Two Bay of Plenty iwi have been given a multimillion-dollar treaty settlement for the suffering they endured when the Crown brought war to the region in the 1860s.
The Government had signed deeds of settlement for all outstanding historical treaty claims with Ngati Rangiwewehi and Tapuika at Ngati Moko Marae in Te Puke, Treaty of Waitangi Negotiations Minister Christopher Finlayson said.
Ngati Rangiwewehi and Tapuika suffered greatly during the 1860s war, he said.
The Crown later established the Native Land Court which created unfortunate consequences for both iwi.

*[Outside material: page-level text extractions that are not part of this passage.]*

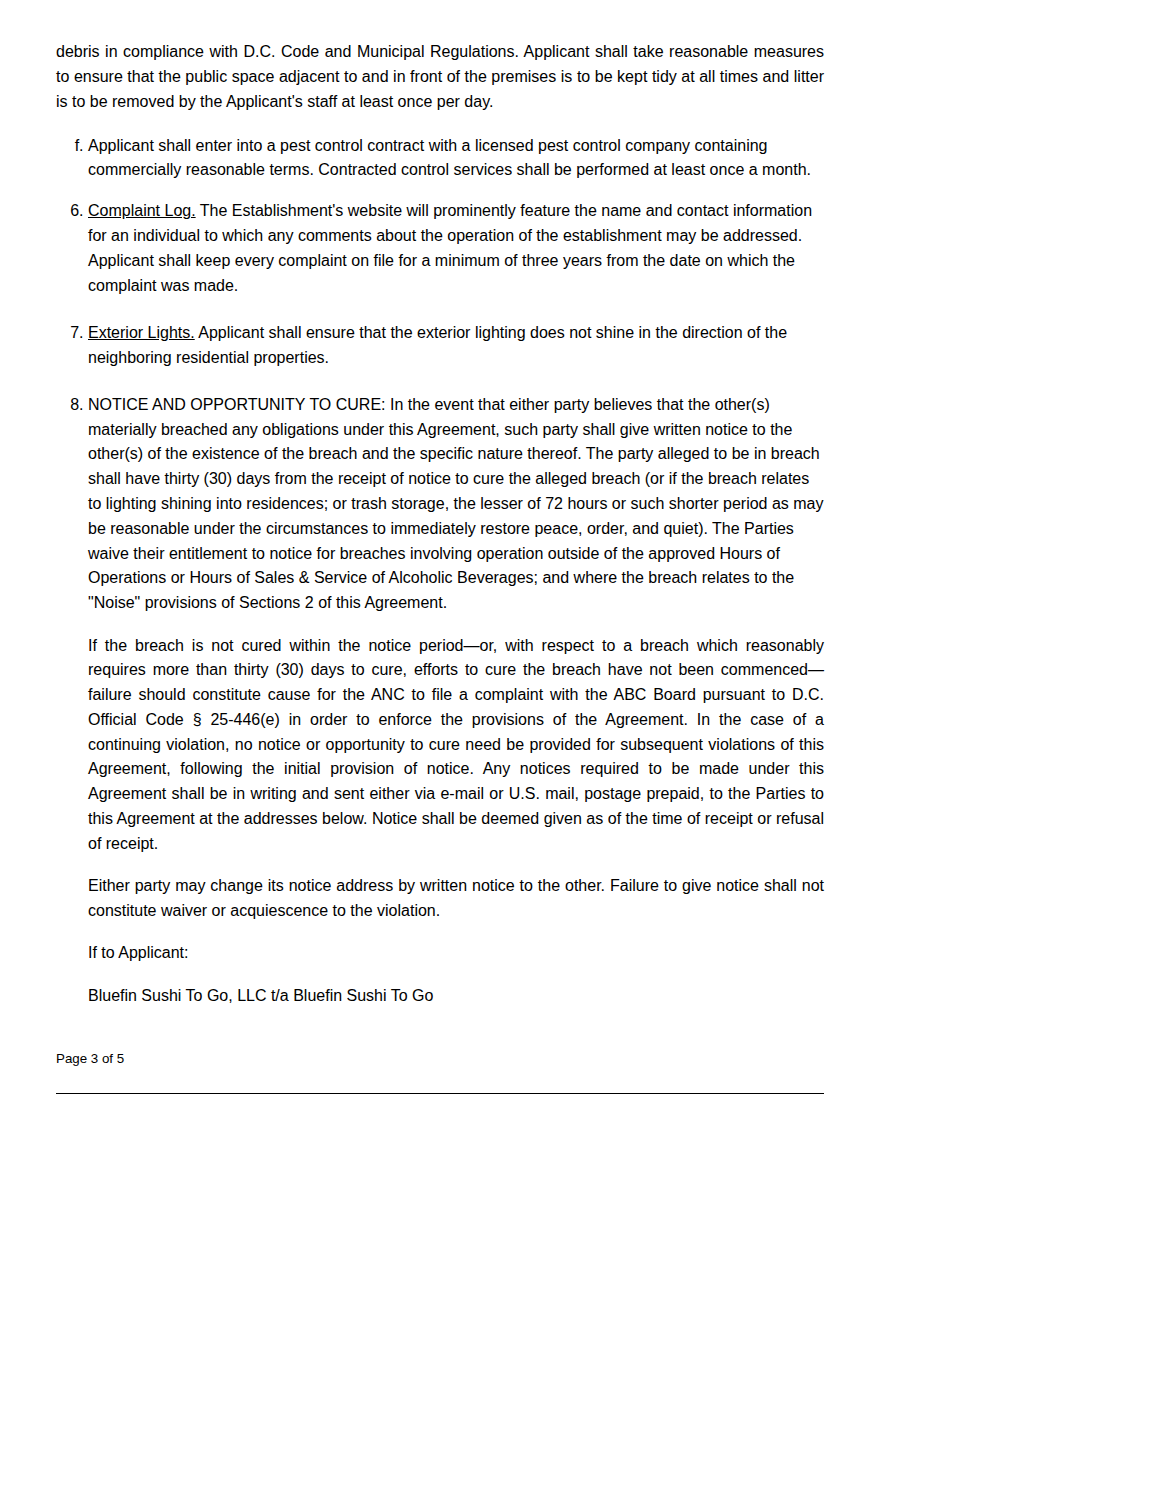debris in compliance with D.C. Code and Municipal Regulations. Applicant shall take reasonable measures to ensure that the public space adjacent to and in front of the premises is to be kept tidy at all times and litter is to be removed by the Applicant's staff at least once per day.
Applicant shall enter into a pest control contract with a licensed pest control company containing commercially reasonable terms. Contracted control services shall be performed at least once a month.
Complaint Log. The Establishment's website will prominently feature the name and contact information for an individual to which any comments about the operation of the establishment may be addressed. Applicant shall keep every complaint on file for a minimum of three years from the date on which the complaint was made.
Exterior Lights. Applicant shall ensure that the exterior lighting does not shine in the direction of the neighboring residential properties.
NOTICE AND OPPORTUNITY TO CURE: In the event that either party believes that the other(s) materially breached any obligations under this Agreement, such party shall give written notice to the other(s) of the existence of the breach and the specific nature thereof. The party alleged to be in breach shall have thirty (30) days from the receipt of notice to cure the alleged breach (or if the breach relates to lighting shining into residences; or trash storage, the lesser of 72 hours or such shorter period as may be reasonable under the circumstances to immediately restore peace, order, and quiet). The Parties waive their entitlement to notice for breaches involving operation outside of the approved Hours of Operations or Hours of Sales & Service of Alcoholic Beverages; and where the breach relates to the "Noise" provisions of Sections 2 of this Agreement.
If the breach is not cured within the notice period—or, with respect to a breach which reasonably requires more than thirty (30) days to cure, efforts to cure the breach have not been commenced— failure should constitute cause for the ANC to file a complaint with the ABC Board pursuant to D.C. Official Code § 25-446(e) in order to enforce the provisions of the Agreement. In the case of a continuing violation, no notice or opportunity to cure need be provided for subsequent violations of this Agreement, following the initial provision of notice. Any notices required to be made under this Agreement shall be in writing and sent either via e-mail or U.S. mail, postage prepaid, to the Parties to this Agreement at the addresses below. Notice shall be deemed given as of the time of receipt or refusal of receipt.
Either party may change its notice address by written notice to the other. Failure to give notice shall not constitute waiver or acquiescence to the violation.
If to Applicant:
Bluefin Sushi To Go, LLC t/a Bluefin Sushi To Go
Page 3 of 5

Mr Finlayson said the settlements would help "right the wrongs of the past" and the iwi and the wider community could look forward to a stronger future.
Ngati Rangiwewehi and Tapuika will each receive financial redress of $6 million and specific cultural redress packages.
This included a co-governance arrangement over the Kaituna River for Tapuika and the return of culturally significant sites such as Hamurana Springs to Ngati Rangiwewehi.
"The Government is committed to resolving all historical treaty grievances in a timely and durable way," Mr Finlayson said.
"These settlements are an important step towards resolving historical claims in the Bay of Plenty region."
The deeds were ratified by Ngati Rangiwewehi and Tapuika members.
The settlement is the ninth signed by the Crown this year.
Ngati Rangiwewehi chief executive Kahuariki Hancock said on the iwi's website that while it was not possible to be fully compensated, the settlement would provide redress in recognition of its historical grievance and toward restoring the relationship between iwi and the Crown.
Nobody was available for comment from Tapuika.